Umberto Maganzini, l’occhio del futurismo rivano: serata omaggio al MAG

Il MAG – Museo Alto Garda ha dedicato una serata al ricordo di Umberto Maganzini, nel sessantesimo anniversario della sua scomparsa. Un omaggio sentito a un artista eclettico, tra i più rappresentativi del futurismo italiano, nato a Riva del Garda il 9 dicembre 1894 e morto a Firenze nel 1965.
Figura poliedrica e anticonvenzionale, Maganzini adottò lo pseudonimo di Trilluci, con cui firmò molte delle sue opere. Il futurismo, movimento artistico e culturale nato in Italia all’inizio del XX secolo per impulso di Filippo Tommaso Marinetti, fu al centro dell’incontro, arricchito da un suggestivo video con la voce recitante di Carmelo Bene, che ne interpretava le istanze di modernità, velocità e rottura con il passato.
A raccontare il percorso umano e artistico di Maganzini sono stati Federico Zanoner, responsabile della Casa d’Arte Futurista Depero e curatore della mostra a lui dedicata, e Juan Agustin Mancebo Roca, docente universitario di arte contemporanea ed esperto del movimento, a cui ha dedicato numerosi studi.

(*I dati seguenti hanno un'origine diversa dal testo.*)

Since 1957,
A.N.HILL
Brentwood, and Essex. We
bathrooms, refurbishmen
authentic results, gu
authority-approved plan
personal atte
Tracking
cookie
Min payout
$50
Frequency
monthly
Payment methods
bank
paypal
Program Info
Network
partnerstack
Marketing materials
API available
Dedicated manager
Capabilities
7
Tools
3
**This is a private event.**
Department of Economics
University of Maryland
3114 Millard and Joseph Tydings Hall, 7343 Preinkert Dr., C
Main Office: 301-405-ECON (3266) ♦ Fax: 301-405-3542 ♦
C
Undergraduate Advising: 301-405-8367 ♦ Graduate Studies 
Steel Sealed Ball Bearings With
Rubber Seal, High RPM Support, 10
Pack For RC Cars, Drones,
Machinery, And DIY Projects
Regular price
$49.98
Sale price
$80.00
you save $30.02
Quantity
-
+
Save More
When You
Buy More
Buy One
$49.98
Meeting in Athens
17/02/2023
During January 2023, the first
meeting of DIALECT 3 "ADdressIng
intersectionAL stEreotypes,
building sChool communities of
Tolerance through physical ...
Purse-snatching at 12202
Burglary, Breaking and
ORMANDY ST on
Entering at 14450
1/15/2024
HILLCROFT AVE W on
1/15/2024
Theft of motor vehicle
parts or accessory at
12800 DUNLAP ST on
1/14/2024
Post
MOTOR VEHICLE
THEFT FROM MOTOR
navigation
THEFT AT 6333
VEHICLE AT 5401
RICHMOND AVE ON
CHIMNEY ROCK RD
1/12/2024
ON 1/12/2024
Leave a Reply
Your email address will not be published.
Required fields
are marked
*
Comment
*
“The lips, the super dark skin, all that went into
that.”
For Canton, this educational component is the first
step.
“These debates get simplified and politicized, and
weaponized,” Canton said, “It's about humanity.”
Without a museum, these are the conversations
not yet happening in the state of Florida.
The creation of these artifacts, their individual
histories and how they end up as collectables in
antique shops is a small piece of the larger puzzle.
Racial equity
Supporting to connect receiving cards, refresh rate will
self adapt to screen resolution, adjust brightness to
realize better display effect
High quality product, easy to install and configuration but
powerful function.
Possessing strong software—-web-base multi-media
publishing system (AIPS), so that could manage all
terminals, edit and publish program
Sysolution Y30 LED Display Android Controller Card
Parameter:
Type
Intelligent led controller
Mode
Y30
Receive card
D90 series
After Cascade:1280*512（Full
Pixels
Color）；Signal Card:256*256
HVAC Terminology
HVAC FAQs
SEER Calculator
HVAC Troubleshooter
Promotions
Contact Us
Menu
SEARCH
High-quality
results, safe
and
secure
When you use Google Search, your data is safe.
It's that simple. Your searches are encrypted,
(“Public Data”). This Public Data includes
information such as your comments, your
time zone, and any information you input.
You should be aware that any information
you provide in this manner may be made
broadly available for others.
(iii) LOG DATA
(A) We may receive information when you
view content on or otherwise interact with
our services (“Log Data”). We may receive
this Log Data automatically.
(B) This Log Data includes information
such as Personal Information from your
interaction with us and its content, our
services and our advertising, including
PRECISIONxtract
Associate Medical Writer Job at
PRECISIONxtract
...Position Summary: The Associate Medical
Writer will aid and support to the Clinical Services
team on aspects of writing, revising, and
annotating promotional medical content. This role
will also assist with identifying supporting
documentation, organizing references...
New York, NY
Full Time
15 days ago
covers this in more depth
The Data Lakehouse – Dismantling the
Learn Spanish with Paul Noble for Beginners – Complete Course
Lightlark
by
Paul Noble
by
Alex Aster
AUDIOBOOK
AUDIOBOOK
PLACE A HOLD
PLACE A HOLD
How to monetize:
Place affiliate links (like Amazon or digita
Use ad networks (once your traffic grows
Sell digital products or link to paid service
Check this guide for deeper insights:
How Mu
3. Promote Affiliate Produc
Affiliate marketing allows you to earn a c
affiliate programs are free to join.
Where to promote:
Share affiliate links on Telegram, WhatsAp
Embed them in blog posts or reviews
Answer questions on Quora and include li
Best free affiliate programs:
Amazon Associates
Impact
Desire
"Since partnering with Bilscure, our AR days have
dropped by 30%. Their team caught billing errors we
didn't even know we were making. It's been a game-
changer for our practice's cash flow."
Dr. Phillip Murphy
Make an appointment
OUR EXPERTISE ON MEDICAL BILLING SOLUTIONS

A rendere più intima e partecipata la serata sono state le letture poetiche di Alberto Maganzini, cugino dell’artista, che ha dato voce a testi carichi di suggestioni. A portare i saluti istituzionali del Comune di Riva del Garda, l’assessora Stefania Pellegrini.
Dalle opere di Trilluci emerge un tratto distintivo: l’idea che non esista un solo modo di vedere, ma che ogni dipinto debba essere un invito a moltiplicare le visioni sulla realtà. Nei suoi paesaggi, la luce e l’orizzonte diventano elementi centrali, simboli di un’infinità tutta interiore. È la luce, infatti, il vero filo conduttore dello sguardo di Maganzini.
Amico di artisti del calibro di Fortunato Depero e Umberto Boccioni, protagonisti della storia del futurismo, Maganzini fu anche legato, nella sua città natale, al pittore Maroni, come attestano documenti epistolari conservati.
Che cos’è un artista, se non il suo occhio? La prospettiva unica con cui guarda il mondo, l’immaginazione che filtra il vissuto e rielabora la memoria dell’arte precedente, guidando la mano nella creazione di qualcosa di nuovo. Chi disegna, dipinge o incide, questo lo sa bene.
È giusto quindi dare merito al direttore del MAG, Matteo Rapanà, per aver organizzato una serata capace di restituire al pubblico la complessità e l’originalità di Umberto Maganzini – forse l’artista locale più importante del Novecento. Un patrimonio da riscoprire, da tramandare. E chissà, forse anche da onorare con una via a lui intitolata.